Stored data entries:

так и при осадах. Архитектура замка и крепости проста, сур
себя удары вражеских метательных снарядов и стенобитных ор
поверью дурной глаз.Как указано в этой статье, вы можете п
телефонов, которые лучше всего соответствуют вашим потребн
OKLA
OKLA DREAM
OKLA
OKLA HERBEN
* * *
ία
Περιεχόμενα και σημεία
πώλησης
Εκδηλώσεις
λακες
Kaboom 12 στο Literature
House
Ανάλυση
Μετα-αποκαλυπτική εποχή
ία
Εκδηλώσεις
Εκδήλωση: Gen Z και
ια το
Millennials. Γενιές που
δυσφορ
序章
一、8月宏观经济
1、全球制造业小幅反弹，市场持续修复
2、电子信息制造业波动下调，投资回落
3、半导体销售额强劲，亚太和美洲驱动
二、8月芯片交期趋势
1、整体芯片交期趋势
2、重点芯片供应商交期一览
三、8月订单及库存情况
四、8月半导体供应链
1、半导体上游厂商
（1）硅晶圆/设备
...
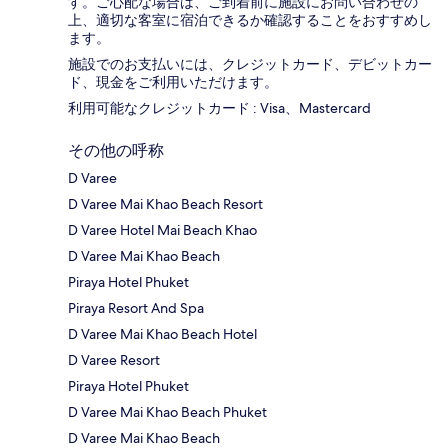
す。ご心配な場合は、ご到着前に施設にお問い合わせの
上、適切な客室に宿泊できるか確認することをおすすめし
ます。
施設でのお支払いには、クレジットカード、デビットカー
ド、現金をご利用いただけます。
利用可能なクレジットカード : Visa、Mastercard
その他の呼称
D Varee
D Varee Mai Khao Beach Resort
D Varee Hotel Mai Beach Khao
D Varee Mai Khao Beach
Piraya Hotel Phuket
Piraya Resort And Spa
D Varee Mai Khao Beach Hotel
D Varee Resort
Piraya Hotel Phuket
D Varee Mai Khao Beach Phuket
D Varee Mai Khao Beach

**Work instructions**
Across the records, count the lines holding the string "Varee". Give the number and stop.

**Written answer**
8